*** Text under study Section Begins ***

So, if you were required to make one repayment per year why did you stop making this payment in 2005?

Simple maths. You get a loan of let's say £20k. You make 7 yearly repayments of £1k. You don't need an annual statement to let you know that you still owe £13k plus interest.


----------



## Bronte (24 Mar 2011)

But Slugbreath wouldn't you want at least an annual statement of account to show you the balance owing and how much interest you have paid?

What is a roll over sheet for a loan.

In relation to account numbers.  If you are given a loan the money has to come from somewhere and go somewhere.  Was the money given in cheque or lodged to an account?  If a cheque was written in the banks accounts it would come from one of their accounts but have to have a corresponding credit balance somewhere it cannot just sit in thin air.


----------



## mercman (24 Mar 2011)

SlugBreath said:


> So, if you were required to make one repayment per year why did you stop making this payment in 2005?



Because very simply that I received no phone call in relation to the required payment. The Bank then called a meeting and admitted that statements and account numbers should have been sent and it was completely their fault.


----------



## SlugBreath (24 Mar 2011)

mercman said:


> Because very simply that I received no phone call in relation to the required payment.


 
This was a Sterling Loan given from an Irish Euro based bank? How was it paid over to you?  

Was it a "fingers" type loan arranged over a long lunch or game of golf?  Did you sign documentation?

When it came for you to hand over your Life Policy how was this done?  There are lots of lazy bankers who believe that "Possession is nine tenths of the Law". What I mean by this is that they ask you for your life policy and you drop/post it, in to the bank. They take possession of a piece of paper in this case the policy document. However they never *formally* take it as security.  Big difference.  What did they do?

*** Text under study Section Ends ***
*** Data extract Section Begins ***

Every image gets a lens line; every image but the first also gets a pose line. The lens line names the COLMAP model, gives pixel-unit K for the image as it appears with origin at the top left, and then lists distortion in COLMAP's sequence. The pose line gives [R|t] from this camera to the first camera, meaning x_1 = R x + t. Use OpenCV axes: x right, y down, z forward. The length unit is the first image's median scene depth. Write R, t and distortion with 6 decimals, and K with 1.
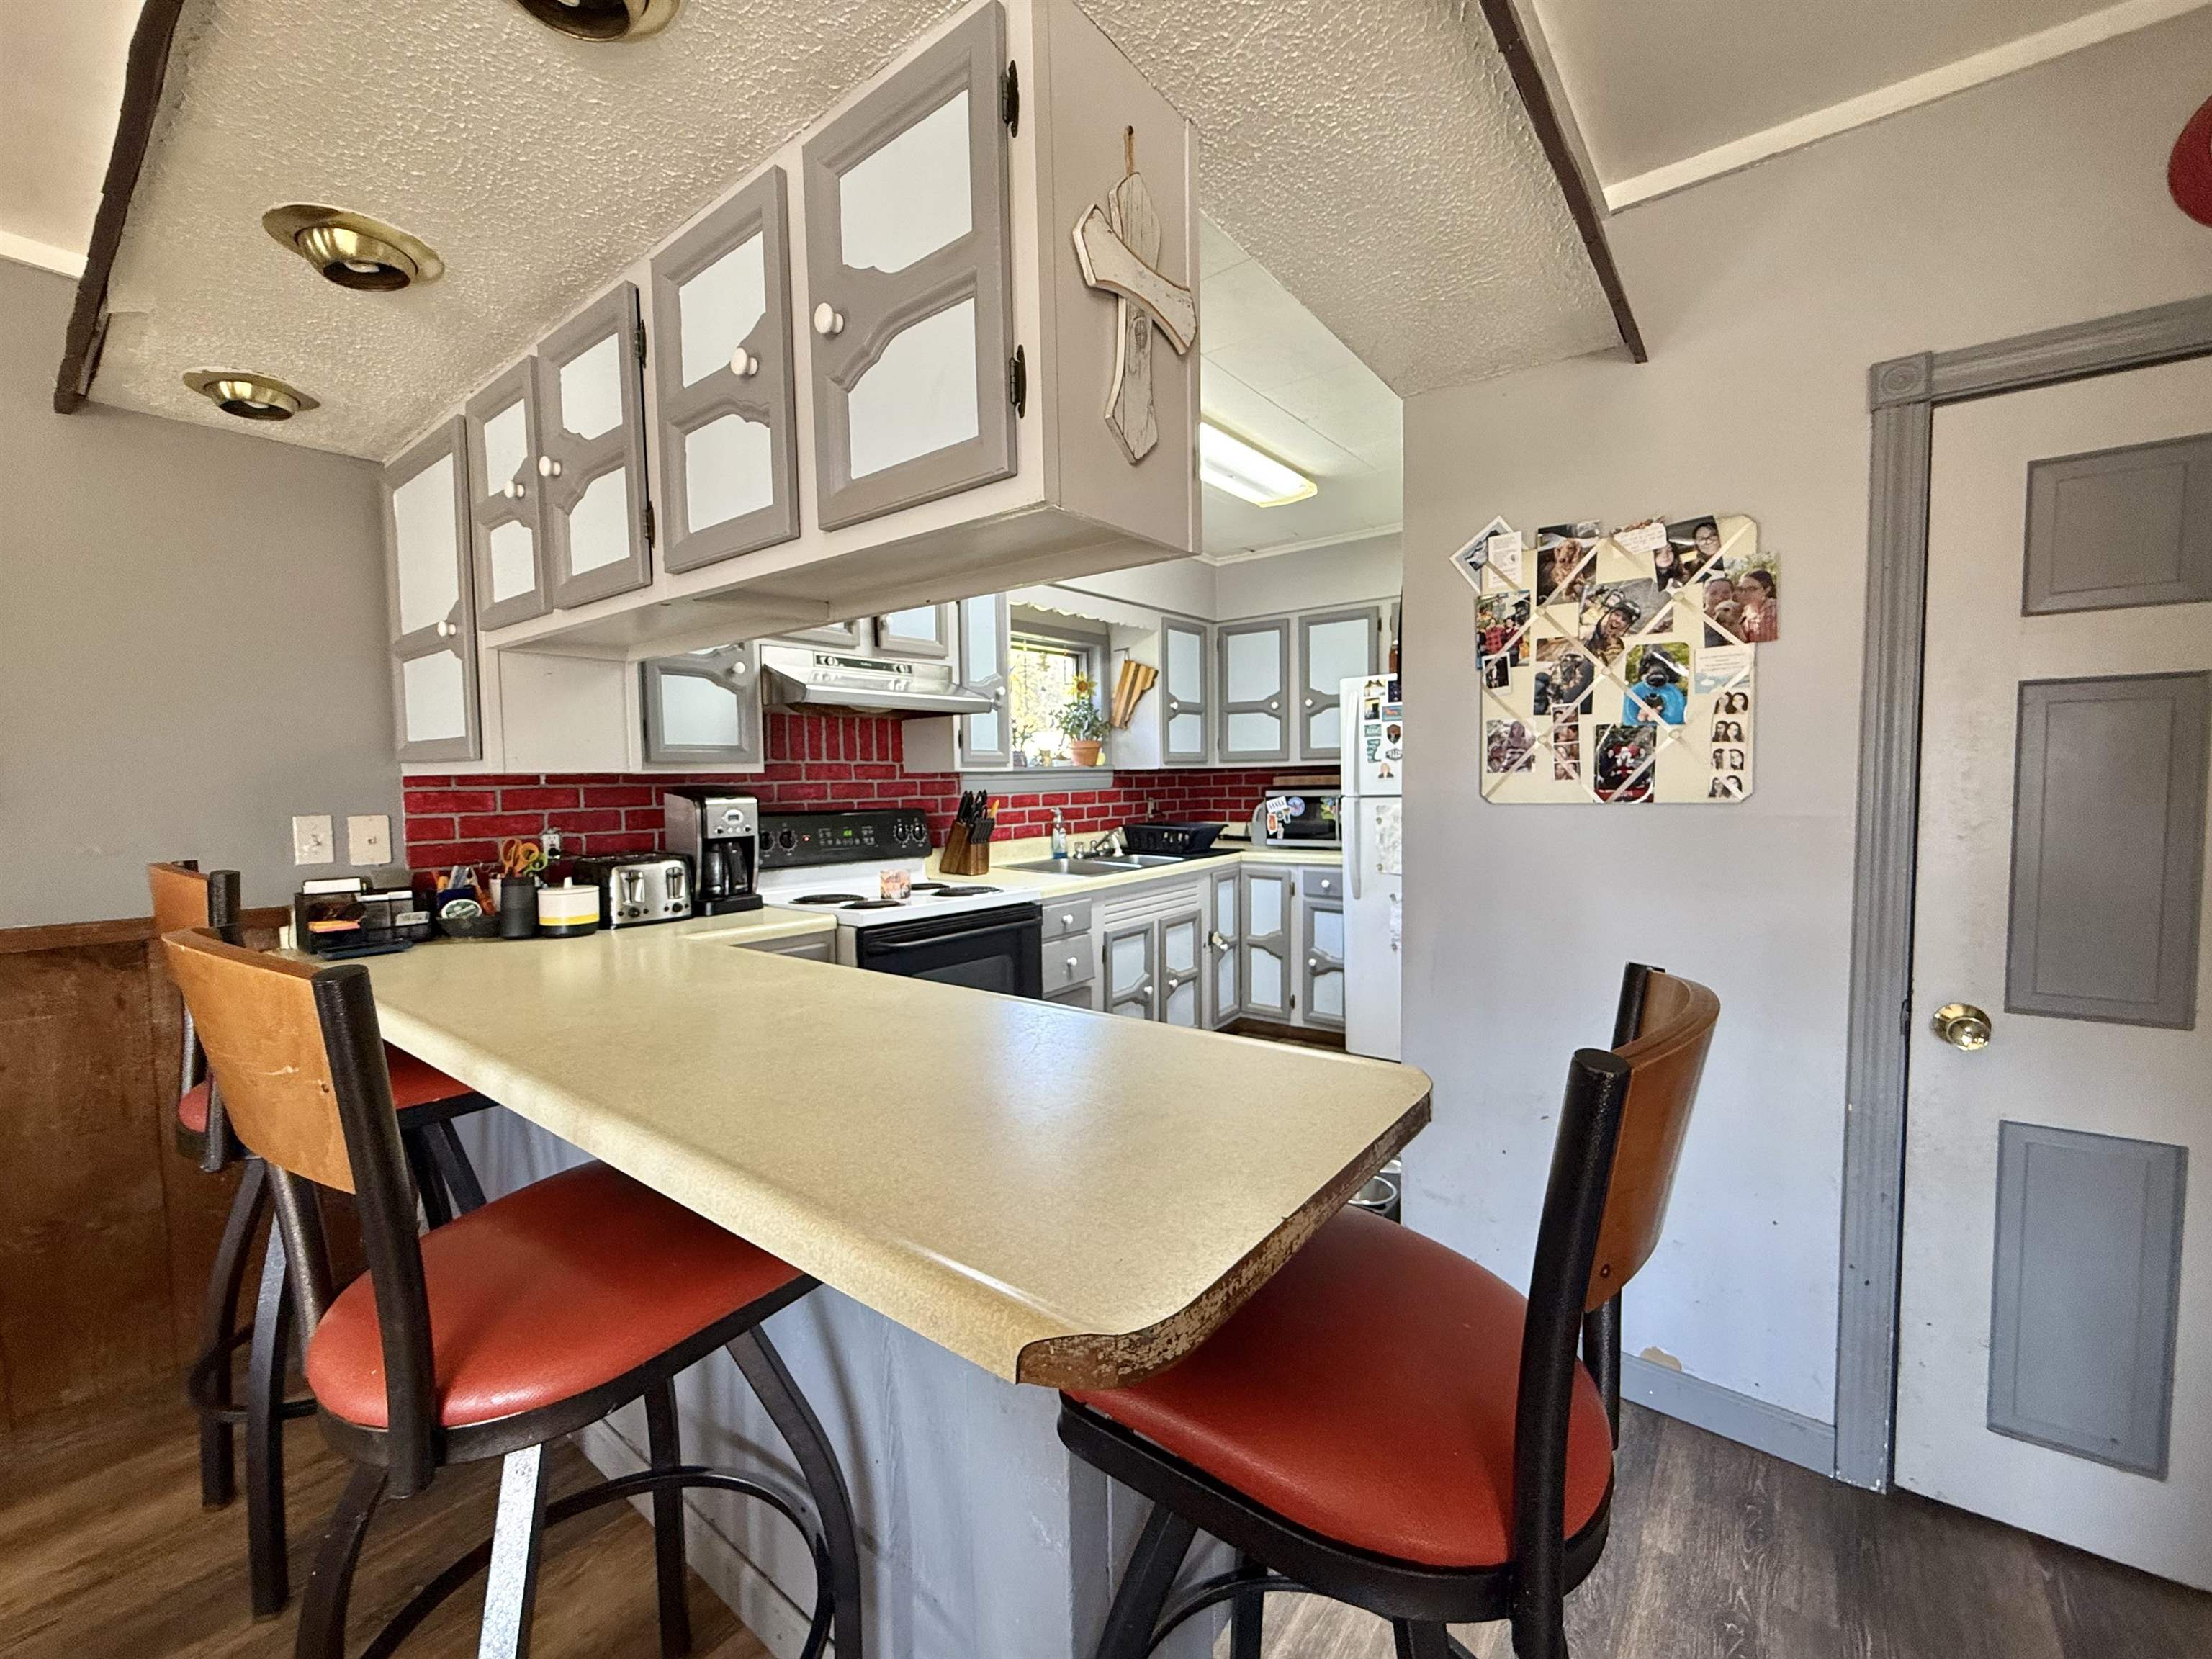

*** Data extract Section Ends ***

**Tasks to perform**
A) Render this sentence from the loan thread in Spanish: "The Bank then called a meeting and admitted that statements and account numbers should have been sent and it was completely their fault."
B) In the loan thread, what did the bank admit at the meeting it called?
C) Write out the part of the loan thread starting with "## mercman (24" and going on through "completely their fault.".
You will not need the lines to complete anything here.

**Solution list**
A) Luego el banco convocó una reunión y admitió que se deberían haber enviado los extractos y los números de cuenta y que la culpa había sido completamente suya.

B) The bank admitted that statements and account numbers should have been sent and that it was completely their fault.

C)
## mercman (24 Mar 2011)

SlugBreath said:


> So, if you were required to make one repayment per year why did you stop making this payment in 2005?



Because very simply that I received no phone call in relation to the required payment. The Bank then called a meeting and admitted that statements and account numbers should have been sent and it was completely their fault.